All this talk about "the sublime figure of Christ" is a reminiscence of his faded deity. We do not indulge in heated discussions as to the personality of any other man. We speak of other "sublime" figures, but the expression is one of individual reverence. We do not say that those who do not share our opinion of Buddha, Socrates, Mohammed, Bruno, Cromwell, Danton, or even Plato or Shakespeare, are grovelling materialists and candidates for perdition. No, the chatter about Christ is only explicable on the ground that he was, and still is by millions, worshipped as a god. The glamor of the deity lingers round the form of the man.

It is impossible for persons of any logical trenchancy to remain in this stage. Francis Newman gave up orthodox Christianity, and also the equivocations of Unitarianism, but he clung to "the moral perfection of Christ." In the course of time, however, the scales fell from his eyes. He had been blinded by a false sentiment. Letting his mind play freely upon the "sublime figure" of the Prophet of Nazareth, he at length perceived that it had its defects. No mortal is endowed with perfection. Such monsters do not exist. Indeed, the teaching of Christ is as defective as his personality, Its perfection and sufficiency can only be maintained by those who never mean to incur the perils of reducing it to practice. Who really tries to carry out the Christianity of Christ? Only one man in Europe that we know of, and his name is Count Tolstoi; but he is saved from the worst consequences of his "idealism" by the more practical wisdom of his wife, who will not see him, any more than herself and her children, reduced to godly beggary.

Mr. Le Gallienne seems to us to belong to the sentimentalists, though we hope he will grow out of their category. He appears to dread accurate thinking, and to imagine that knowledge destroys the charm of nature. "Which," he asks, "comes nearest to the truth about love—poor Lombroso's talk about pistil and stamen, or one of Shakespeare's sonnets?" The root, he says, is no explanation of the flower.

This may be fine, but it is fine nonsense. Lombroso and Shakespeare are both right. The physician does not contradict the poet. And if the root is no explanation of the flower, what will happen if you are careless about the root and the soil in which it is planted? Does a gardener act in that way? Is it not the horticulture of Fleet-street sentimentalists?

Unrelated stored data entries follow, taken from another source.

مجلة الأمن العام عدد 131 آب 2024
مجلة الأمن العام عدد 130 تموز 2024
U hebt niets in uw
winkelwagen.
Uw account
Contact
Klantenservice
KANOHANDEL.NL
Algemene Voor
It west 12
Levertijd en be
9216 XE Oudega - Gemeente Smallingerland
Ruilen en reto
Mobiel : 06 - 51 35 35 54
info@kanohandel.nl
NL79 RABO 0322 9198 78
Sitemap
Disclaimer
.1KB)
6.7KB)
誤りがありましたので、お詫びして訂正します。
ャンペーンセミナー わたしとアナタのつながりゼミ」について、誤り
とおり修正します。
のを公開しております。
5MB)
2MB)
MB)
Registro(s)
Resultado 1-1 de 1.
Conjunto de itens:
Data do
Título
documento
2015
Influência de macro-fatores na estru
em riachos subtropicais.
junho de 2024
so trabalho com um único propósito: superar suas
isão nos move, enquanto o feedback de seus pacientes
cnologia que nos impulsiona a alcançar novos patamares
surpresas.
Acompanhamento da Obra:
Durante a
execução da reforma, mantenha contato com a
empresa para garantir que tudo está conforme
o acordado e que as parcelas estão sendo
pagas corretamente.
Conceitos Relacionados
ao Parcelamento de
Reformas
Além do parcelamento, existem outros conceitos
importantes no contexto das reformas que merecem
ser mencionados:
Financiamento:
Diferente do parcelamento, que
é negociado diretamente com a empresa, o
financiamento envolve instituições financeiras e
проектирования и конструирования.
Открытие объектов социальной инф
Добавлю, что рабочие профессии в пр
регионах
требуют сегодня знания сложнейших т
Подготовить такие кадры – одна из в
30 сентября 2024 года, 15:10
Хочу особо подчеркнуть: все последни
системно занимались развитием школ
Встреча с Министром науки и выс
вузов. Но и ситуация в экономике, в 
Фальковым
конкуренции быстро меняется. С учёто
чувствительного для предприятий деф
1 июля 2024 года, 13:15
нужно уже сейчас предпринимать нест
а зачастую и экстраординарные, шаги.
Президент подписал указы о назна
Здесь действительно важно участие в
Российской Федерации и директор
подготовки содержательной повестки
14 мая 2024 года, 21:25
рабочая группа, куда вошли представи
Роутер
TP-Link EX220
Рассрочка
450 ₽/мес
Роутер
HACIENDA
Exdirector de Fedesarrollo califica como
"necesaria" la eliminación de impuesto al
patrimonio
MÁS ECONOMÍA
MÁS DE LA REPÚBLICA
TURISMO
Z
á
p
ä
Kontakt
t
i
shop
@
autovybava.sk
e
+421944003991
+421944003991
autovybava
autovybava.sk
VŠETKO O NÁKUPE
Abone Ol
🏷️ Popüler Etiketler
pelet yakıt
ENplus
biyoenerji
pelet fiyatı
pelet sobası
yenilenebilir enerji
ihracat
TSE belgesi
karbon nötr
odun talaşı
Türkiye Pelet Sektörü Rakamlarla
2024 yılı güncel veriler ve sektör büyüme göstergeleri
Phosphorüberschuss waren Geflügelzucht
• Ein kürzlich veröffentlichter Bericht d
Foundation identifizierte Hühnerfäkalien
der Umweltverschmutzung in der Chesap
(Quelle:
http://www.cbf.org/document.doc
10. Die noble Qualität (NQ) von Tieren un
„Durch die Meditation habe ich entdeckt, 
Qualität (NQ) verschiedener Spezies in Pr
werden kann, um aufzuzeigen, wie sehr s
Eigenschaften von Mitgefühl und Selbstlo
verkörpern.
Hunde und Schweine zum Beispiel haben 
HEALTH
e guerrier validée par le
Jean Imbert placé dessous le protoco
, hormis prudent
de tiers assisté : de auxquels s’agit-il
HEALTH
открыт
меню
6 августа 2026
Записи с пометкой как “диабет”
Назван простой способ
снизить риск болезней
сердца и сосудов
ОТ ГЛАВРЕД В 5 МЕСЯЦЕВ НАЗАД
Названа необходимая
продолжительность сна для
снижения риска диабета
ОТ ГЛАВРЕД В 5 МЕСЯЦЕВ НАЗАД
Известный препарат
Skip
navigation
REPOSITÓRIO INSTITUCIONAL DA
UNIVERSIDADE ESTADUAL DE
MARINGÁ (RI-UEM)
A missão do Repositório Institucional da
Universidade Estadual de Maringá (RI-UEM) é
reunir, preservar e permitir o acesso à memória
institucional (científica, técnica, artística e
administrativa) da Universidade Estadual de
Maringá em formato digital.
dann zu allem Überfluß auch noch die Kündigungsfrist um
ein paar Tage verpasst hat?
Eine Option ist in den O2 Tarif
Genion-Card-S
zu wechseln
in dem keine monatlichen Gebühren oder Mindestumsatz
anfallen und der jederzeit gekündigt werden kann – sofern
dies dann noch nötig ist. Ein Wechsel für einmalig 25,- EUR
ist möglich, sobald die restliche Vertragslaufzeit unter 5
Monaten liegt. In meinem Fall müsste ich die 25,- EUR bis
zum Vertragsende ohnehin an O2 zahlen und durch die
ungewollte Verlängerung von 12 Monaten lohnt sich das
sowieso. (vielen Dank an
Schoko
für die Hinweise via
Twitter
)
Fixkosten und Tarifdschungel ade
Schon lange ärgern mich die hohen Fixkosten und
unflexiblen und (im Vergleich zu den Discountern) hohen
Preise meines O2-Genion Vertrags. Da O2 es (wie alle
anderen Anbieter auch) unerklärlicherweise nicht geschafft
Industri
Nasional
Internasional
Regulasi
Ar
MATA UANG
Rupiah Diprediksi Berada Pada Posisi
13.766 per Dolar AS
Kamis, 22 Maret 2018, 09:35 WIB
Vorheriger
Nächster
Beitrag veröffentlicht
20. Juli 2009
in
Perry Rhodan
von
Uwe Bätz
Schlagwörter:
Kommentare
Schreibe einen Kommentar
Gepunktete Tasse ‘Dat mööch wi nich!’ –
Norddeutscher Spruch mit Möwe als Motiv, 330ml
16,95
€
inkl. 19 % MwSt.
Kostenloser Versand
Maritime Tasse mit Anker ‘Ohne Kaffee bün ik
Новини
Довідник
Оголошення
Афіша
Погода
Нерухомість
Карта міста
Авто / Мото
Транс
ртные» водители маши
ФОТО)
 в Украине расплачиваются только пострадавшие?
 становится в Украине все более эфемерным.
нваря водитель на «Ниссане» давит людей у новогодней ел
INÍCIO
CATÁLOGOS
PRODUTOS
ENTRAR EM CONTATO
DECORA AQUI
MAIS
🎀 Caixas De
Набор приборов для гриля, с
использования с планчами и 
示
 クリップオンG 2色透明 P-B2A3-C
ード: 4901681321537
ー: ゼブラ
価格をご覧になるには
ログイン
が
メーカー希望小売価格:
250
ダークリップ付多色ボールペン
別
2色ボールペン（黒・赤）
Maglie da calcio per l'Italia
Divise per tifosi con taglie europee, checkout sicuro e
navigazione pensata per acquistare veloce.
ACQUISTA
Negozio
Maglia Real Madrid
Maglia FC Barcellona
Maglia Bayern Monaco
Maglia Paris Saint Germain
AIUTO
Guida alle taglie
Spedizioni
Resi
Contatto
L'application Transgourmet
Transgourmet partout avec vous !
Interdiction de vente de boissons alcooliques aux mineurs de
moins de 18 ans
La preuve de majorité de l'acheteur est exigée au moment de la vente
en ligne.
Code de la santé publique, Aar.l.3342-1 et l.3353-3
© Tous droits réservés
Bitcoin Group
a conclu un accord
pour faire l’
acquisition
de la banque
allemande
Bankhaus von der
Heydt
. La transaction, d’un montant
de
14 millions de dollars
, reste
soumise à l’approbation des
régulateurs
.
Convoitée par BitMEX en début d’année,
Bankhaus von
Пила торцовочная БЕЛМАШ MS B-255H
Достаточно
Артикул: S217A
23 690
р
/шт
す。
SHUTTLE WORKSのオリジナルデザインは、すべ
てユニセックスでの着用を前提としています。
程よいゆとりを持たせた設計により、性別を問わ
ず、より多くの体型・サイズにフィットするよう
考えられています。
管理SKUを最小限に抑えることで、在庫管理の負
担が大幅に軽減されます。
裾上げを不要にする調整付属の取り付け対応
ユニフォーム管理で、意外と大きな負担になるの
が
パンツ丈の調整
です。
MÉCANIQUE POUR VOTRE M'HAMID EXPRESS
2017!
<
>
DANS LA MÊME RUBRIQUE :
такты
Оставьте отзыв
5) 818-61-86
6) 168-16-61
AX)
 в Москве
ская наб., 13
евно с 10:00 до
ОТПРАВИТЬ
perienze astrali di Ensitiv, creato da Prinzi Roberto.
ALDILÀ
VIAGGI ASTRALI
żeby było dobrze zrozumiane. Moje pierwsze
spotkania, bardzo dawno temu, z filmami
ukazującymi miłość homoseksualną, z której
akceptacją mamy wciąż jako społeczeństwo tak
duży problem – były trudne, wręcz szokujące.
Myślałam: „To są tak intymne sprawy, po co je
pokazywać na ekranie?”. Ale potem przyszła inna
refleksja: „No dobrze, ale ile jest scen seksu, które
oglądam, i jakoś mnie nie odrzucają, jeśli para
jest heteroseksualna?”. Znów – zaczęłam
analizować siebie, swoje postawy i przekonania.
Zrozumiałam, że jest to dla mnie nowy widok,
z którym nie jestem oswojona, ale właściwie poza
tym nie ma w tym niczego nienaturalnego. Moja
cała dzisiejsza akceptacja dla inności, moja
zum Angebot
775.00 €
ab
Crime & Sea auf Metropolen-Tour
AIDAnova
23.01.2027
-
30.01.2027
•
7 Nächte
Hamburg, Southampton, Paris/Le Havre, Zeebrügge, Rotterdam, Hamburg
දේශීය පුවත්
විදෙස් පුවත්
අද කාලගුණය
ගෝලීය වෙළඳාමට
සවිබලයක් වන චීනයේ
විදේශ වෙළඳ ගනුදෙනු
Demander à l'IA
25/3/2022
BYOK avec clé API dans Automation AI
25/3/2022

Mr. Le Gallienne is great on what he calls the "root" fallacy. Wishing to keep the "irreligious instinct" in mystery, or at least obscurity, he objects to anthropological "explanations." He cannot tolerate talk about ancestor-worship, and other such "rude beginnings of religion," although it comes from the lips of his intellectual superiors, such as Tylor, Lubbock, and Spencer. Even if they are right, he falls back upon his old exclamation, "What does it matter?" If the flower began as a root, he says, that is no argument against "the reality of the flower." But this is a shifting of ground. The reality of the flower, the reality of the "religious instinct," is not in dispute. The question is, What is its explanation? No one denies that man idealises and reveres. The question is, How did he come to let these faculties play upon ghosts and gods? And the explanation is to be found in his past. It cannot possibly be found in his present, unless we take him as a savage, in which case he is an embodiment of the past of our own ancestors, from whom we derive every vestige of what we call our "religion."

Man's nature, like his destiny, is involved in his origin. However he may be developed, he will never be more than "the paragon of animals." And it is the recognition of this unchangeable truth which makes all the difference between the evolutionist, who labors for rational progress, and the sentimentalist, who fritters away his energies in cherishing the delusions of faith.